The Last Conversation with Peter…

By Dr. Peter Bryan

Brittany, Peter, and Mary

I don’t know what the last conversation I am going to have with my mom is going to be.

I often wonder who in my life I have had my last conversation with. I live my life in moments and conversations, as most people do, with strange little memories sparked by objects and interactions. I can seem a bit antisocial at times (autism will do that), but I treasure many a late night conversation about old movies, feelings, or quantum physics. Still, all good things must come to an end.

There are people who have left in a permanent fashion: a broken friendship, or some fissure of philosophical, or the vitriolic departure of a lover. There is an obvious end, and no real possibility of restoration.

There are relationships with less obvious endpoints: undergrad chums who remain Facebook friends, who I have already had the last conversation with somewhere around May 2011, or maybe grad school friends that disappeared in the tumult of the past few years. The friendship never ended, but lives moved on, and I have spoken to them for the final time at some point long ago.

There are, of course, those people who seemed lost, but I meet again at a bar when I am in town, or run into on the street, or have a chance encounter online. These are people for whom time and distance mattered little, but there is still an affection and warmth that never diminished.

The trick is that I don’t know which friendships, which relationships each fits into, and really what those last interactions will be.
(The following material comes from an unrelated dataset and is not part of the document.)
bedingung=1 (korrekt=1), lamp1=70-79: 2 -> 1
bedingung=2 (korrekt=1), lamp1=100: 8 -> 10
There are people that meant the world to me who I will never speak to again, just as there are people out there who hold me in high regard even if I no longer remember them. There will be those for whom I always thought there would be more time, but there was not, as with my friend Missy just this February. That is the nature of life, and life is rough.

This doesn’t make things any easier. As of this writing, the last conversation I had with my mom was a few nights ago on my wedding night, on the memories of her own small wedding and a few stories of some youthful misbehavior by my Uncle Joe. It didn’t feel like a final talk – and hopefully wasn’t – but there as a realization that there are only so many evening conversations to be had, so many retellings of old stories (and ones I never heard before). There were a thousand (or more) before this, but the difficult thing is that there are only so many left.

I wonder if it will be a short chat about the garden or the day she had, or maybe a phone conversation about how teaching is going. It could be something surprising, a confession of a terrible crime or dreadful secret, though I imagine there are less of these in the world that we might like to think. In a perfect world, it would be a wide-ranging exploration of the family history, how to navigate the world ahead, and the truths of the universe. Probably it will be unexpected – nothing so bold and dramatic, though with those little elements that carry on, that become part of the lore – a reflection of a life well-lived.

The only thing I do know is that this final conversation – whenever it is – will be entirely too soon, but I will carry the memory of this and all of those other late night talks with me forever.